This is still visionary so take it for what it's worth. People are more familiar with MAILDIR and MBOX because they are files. You can read them with VI and PICO and FGREP and all the stuff that we are familiar with. MySQL is also easy but might require new tools and some learning. Once you become familiar with it them everything is just as easy.

One could expoir and import to and from maildir and mbox, so that doesn't go away.

With MySQL there are a lot of problems that go away. MySQL is a magic port that does everything for you. It doesn't care about what filesystem you're using, what OS you are running, what kinds of file locks or NFS mounts, or if you're using Reiser for maildir speed or if you have enough inodes. All that stuff goes away.

MBOX and MAILDIR have no indexing. You can add indexes externally but there are no standards for that. With MySQL you can index anything and everything. You can add fields to the message, any fiels, as many as you want, and they too can be keys and indexes. With maildir and mbox you can't really do that.

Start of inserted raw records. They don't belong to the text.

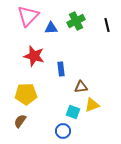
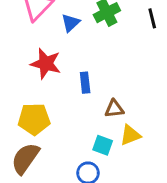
blue triangle: (51, 28) -> (71, 23), turned -40
brown semicircle: (20, 121) -> (25, 158), size x1.6

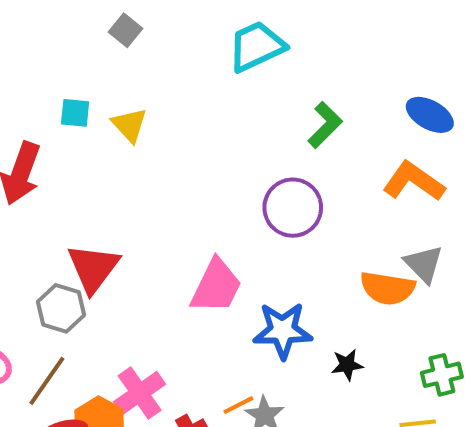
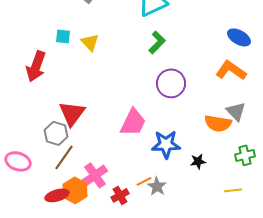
green L-shape: (325, 125) -> (157, 42), moved
green cross: (442, 375) -> (245, 155), moved
brown line: (47, 381) -> (64, 157), moved

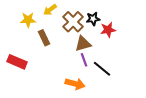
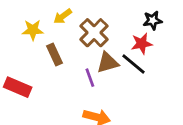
black star: (93, 19) -> (153, 20), moved
purple line: (84, 60) -> (90, 78), moved
black line: (102, 69) -> (134, 64), moved

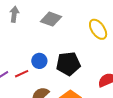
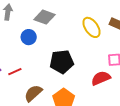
blue circle: (39, 61) -> (29, 37), moved

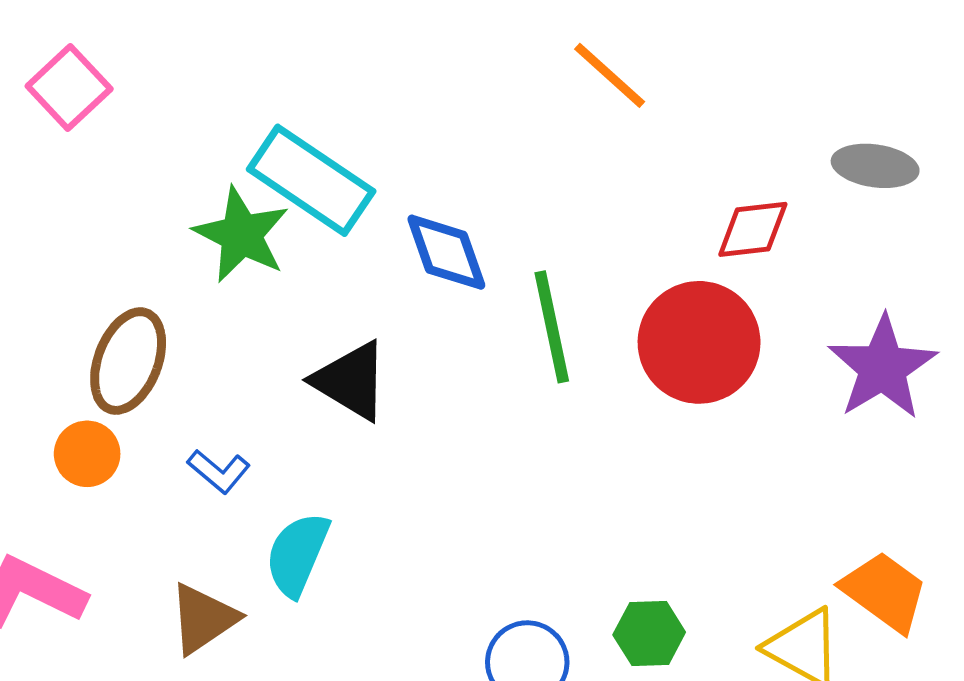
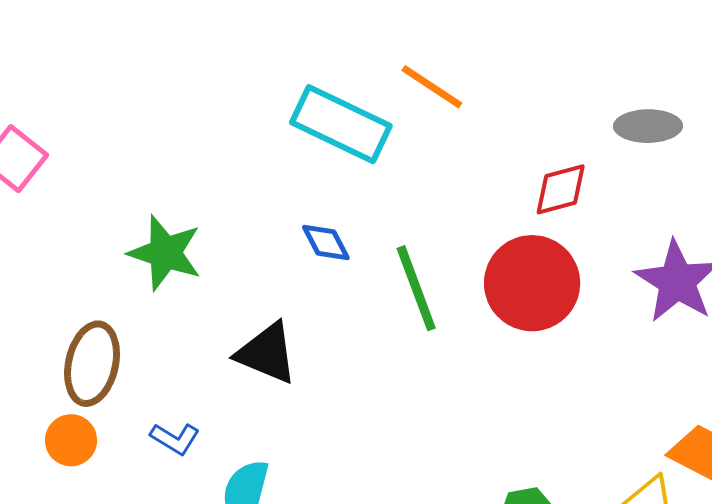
cyan rectangle: (311, 180) -> (341, 124), moved
blue diamond: (446, 252) -> (326, 243), size x0.7

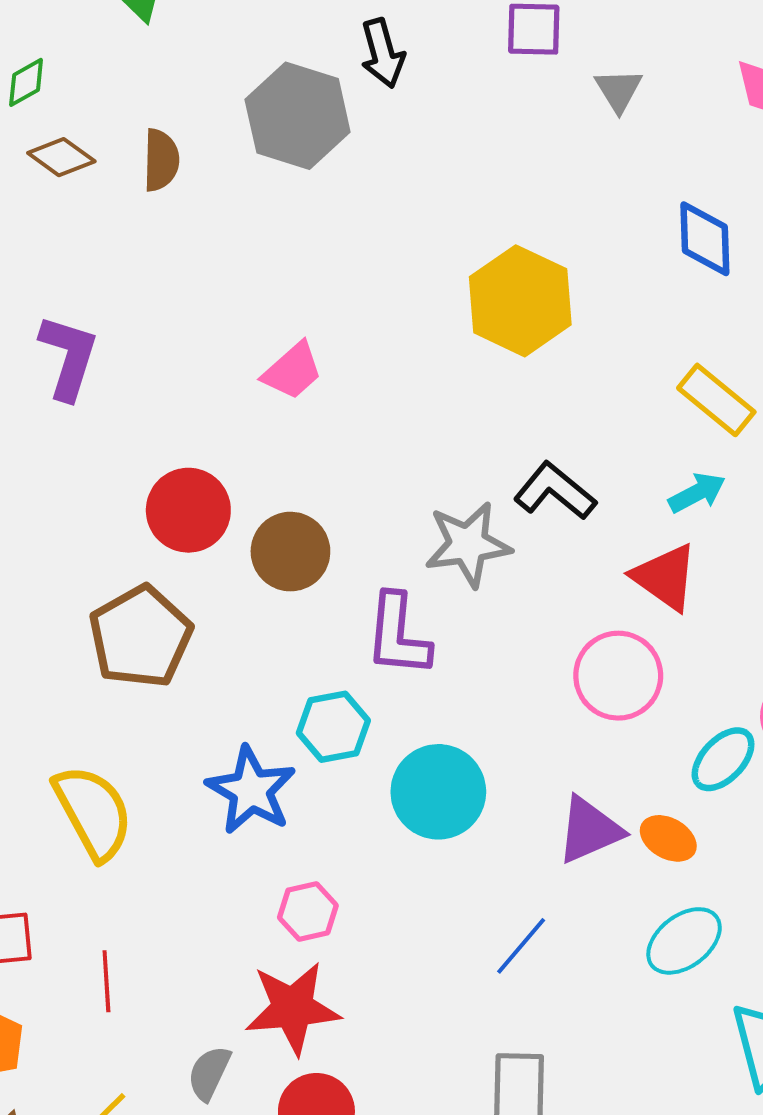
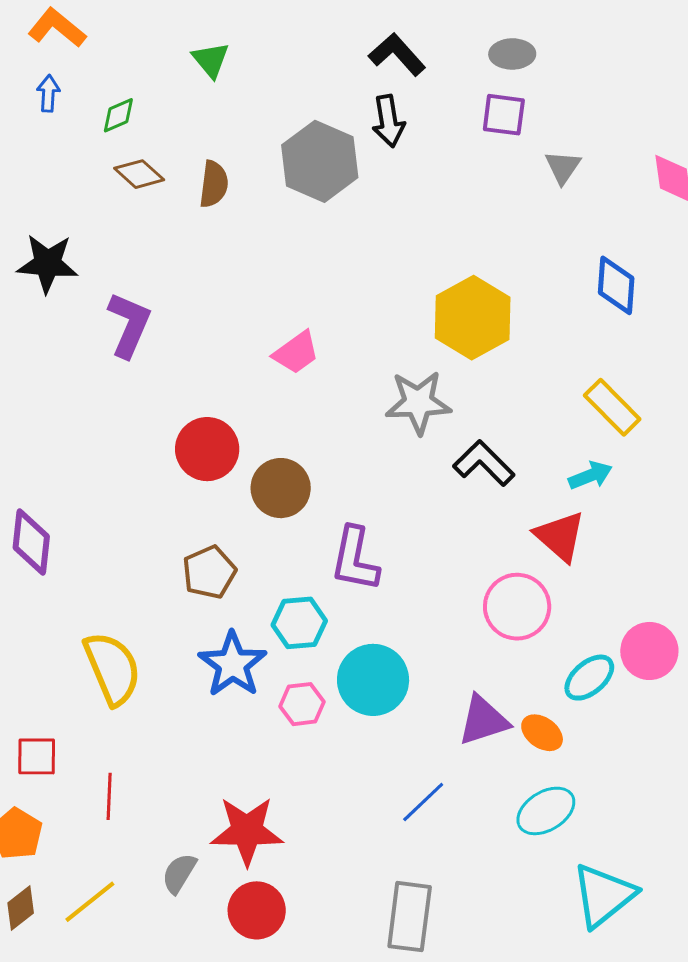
gray star: (468, 544) -> (418, 402), moved
brown pentagon: (141, 637) -> (209, 572), moved, size x0.7
pink hexagon: (308, 912) -> (302, 704), moved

With MySQL you can access the data with any MySQL application. And the access is consistent no matter what programming language you use, what OS you use, anything. It's all SQL. So if you want a web interface you just write a PHP app.

Spamassassin for example has migrated from GB files to MySQL for the AWL and bayes and we all can see how this has improved performance and ease of implementation. Before SQL having 5 servers sharing the same bayes is difficult. With SQL it's trivial. The SQL does it all for you. They do the magic so you don't have to.

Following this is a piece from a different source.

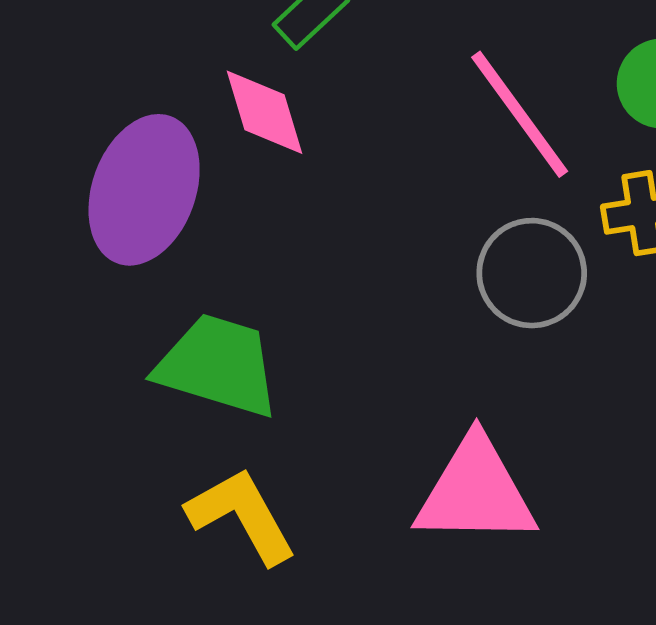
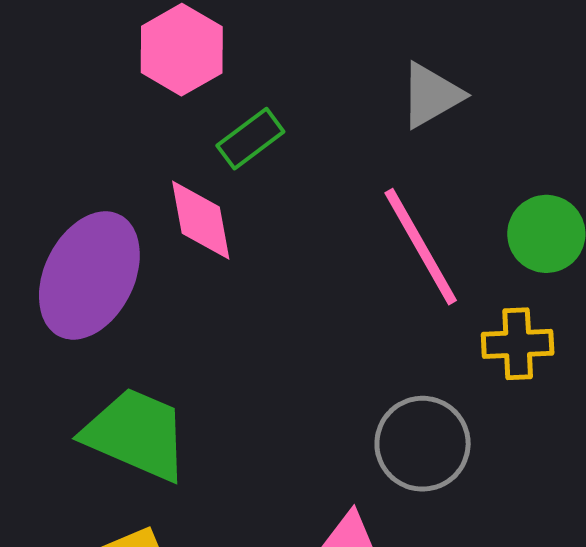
gray circle: (532, 273) -> (423, 444), moved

The indexing is a real key feature. If I have a key based on the sending host or index all the received lines, I could delete all messages that had an IP in any received line almost instantly. I can do it thousands of times faster than mbox or maildir because it's indexed. Indexing gives you incredible power and the SQL engine does all that for you. That SA and the IMAP and the MTA and the Web GUI - everything - all taking to a standard database - all integrated - all comnpatible.

So - like I said - this is visionary stuff. Think SQL - think outside the box.